= What Happened to the Corbetts =

1939 novel by Nevil Shute

First edition

What Happened to the Corbetts (US title: Ordeal) is a novel by Nevil Shute, a fictional depiction of the effect of aerial bombing on the British city of Southampton, a major maritime centre. It was written in 1938, and published in April 1939 by William Heinemann Ltd, when the outbreak of World War II was already a very likely development.

The novel addresses the issues of the aftermath of bombing, such as the spread of disease from lack of clean water, and what may be done to relieve the distress of those affected by it although the author concedes he "overlooked the importance of fire" as a consequence of bombing raids. On the initial day of publication, a thousand copies of the novel were distributed free of charge to members of the Air Raid Precautions team to inform them of what they might expect.

The novel does not say which nation is bombing Southampton and many other towns in England. France and the United States are neutral, but the Dominions except possibly Ireland declare war on Britain's side. Early in chapter 1 there is a mention of a newspaper cartoon which "represented the Prime Minister, very jocular, dangling a carrot before two donkeys separated from him by a wire fence. One of the donkeys had the head of Hitler, and the other, Mussolini".

==Plot==
War begins for the United Kingdom after a surprise aerial bombing of 20 cities, the first of many attacks. Young solicitor Peter Corbett, wife Joan, and their three young children leave Southampton after their house and Corbett's offices are damaged, friends are killed, and a cholera epidemic begins. They move aboard their small yacht, kept on the river Hamble, but as disease spreads and supplies diminish, flee the area. They sail to the Isle of Wight, but because of the fear of disease, other ports require them to provide a certificate of health or wait in quarantine; the Corbetts do not want to risk being bombed during the three weeks of quarantine.

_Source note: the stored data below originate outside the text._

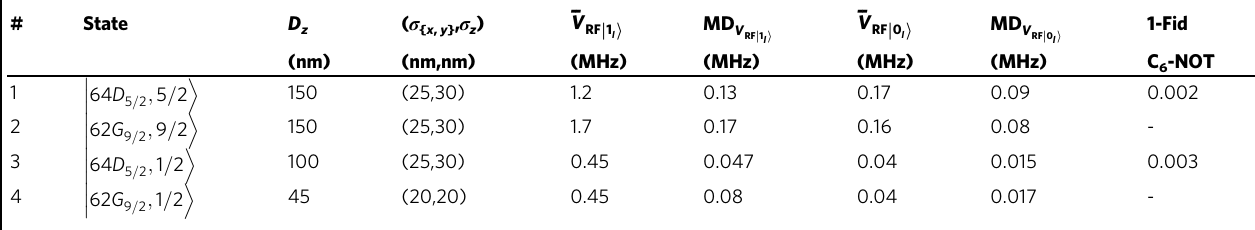
The wavelength of the in-plain optical-Lattice in #1,3 is λ = 795nm and in #2,4 is λ = 780nm 121 . In calculating the fi delity, spontaneous emission of nD state at 300K environment temperature is considered 89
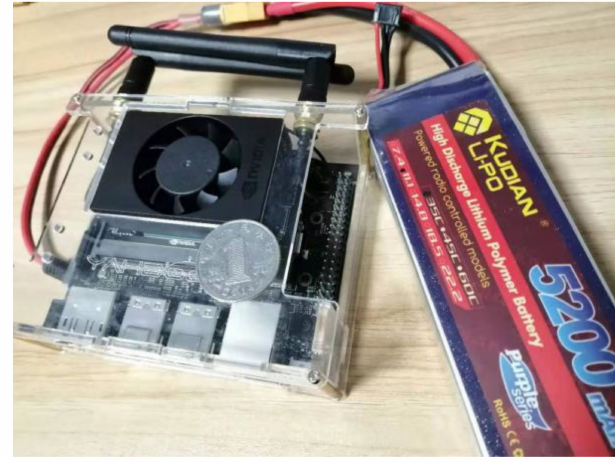
Figure 7. NVIDIA Jetson Xavier NX.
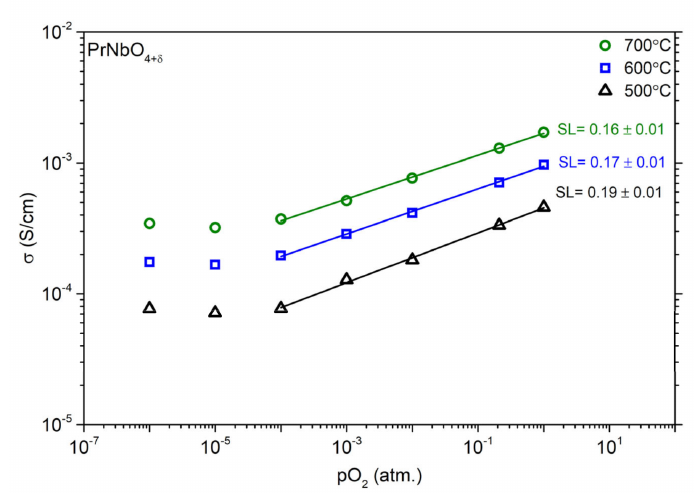
Figure 11. Total conductivity of PrNbO 4+ δ as a function of oxygen partial pressure in dry gases (pH 2 O = 6.0 × 10 − 5 atm) at 500 ◦ C, 600 ◦ C and 700 ◦ C. The SL denotes the slope coefficient of the log ( σ ) as a function of log (pO 2 ).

In the English Channel the family rescues two downed Fleet Air Arm aviators from . Their commanding officer gives the Corbetts supplies and suggests that the family sail to neutral France. While in quarantine at Brest, a friendly customs official states his belief that Britain will win the war because international horror of the enemy's terror bombing has caused the Dominions to enter the war and the neutral United States to provide aid. Corbett's family boards an ocean liner for Canada; because of his nautical experience, Corbett returns to the Victorious to accept a commission as sub-lieutenant from the Royal Navy Volunteer Reserve.